*BRIEF:* Hunt through the lines below for the string "right" and copy each one that has it.

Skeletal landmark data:
.....

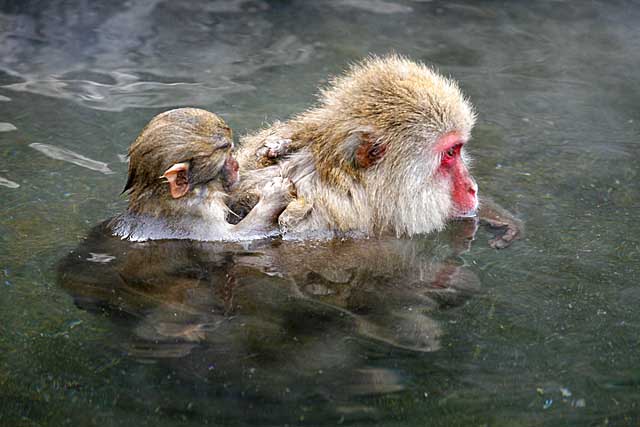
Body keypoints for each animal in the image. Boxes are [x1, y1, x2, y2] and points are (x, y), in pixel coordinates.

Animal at [109, 107, 294, 242]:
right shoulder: (195, 217)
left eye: (232, 151)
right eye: (227, 153)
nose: (236, 166)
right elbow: (237, 236)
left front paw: (272, 149)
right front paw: (276, 194)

.....

*OUTPUT FOR THIS EXERCISE:*
right shoulder: (195, 217)
right eye: (227, 153)
right elbow: (237, 236)
right front paw: (276, 194)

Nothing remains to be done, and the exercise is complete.